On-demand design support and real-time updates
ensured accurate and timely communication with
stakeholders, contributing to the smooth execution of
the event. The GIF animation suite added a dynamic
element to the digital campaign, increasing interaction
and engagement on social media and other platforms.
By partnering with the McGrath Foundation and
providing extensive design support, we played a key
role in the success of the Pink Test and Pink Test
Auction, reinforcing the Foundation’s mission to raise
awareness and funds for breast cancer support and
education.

■ TASK INSTRUCTIONS ■
Would you please copy the lines above, from the one holding "ensured accurate and" through the last, and nothing else?

■ TASK OUTPUT ■
ensured accurate and timely communication with
stakeholders, contributing to the smooth execution of
the event. The GIF animation suite added a dynamic
element to the digital campaign, increasing interaction
and engagement on social media and other platforms.
By partnering with the McGrath Foundation and
providing extensive design support, we played a key
role in the success of the Pink Test and Pink Test
Auction, reinforcing the Foundation’s mission to raise
awareness and funds for breast cancer support and
education.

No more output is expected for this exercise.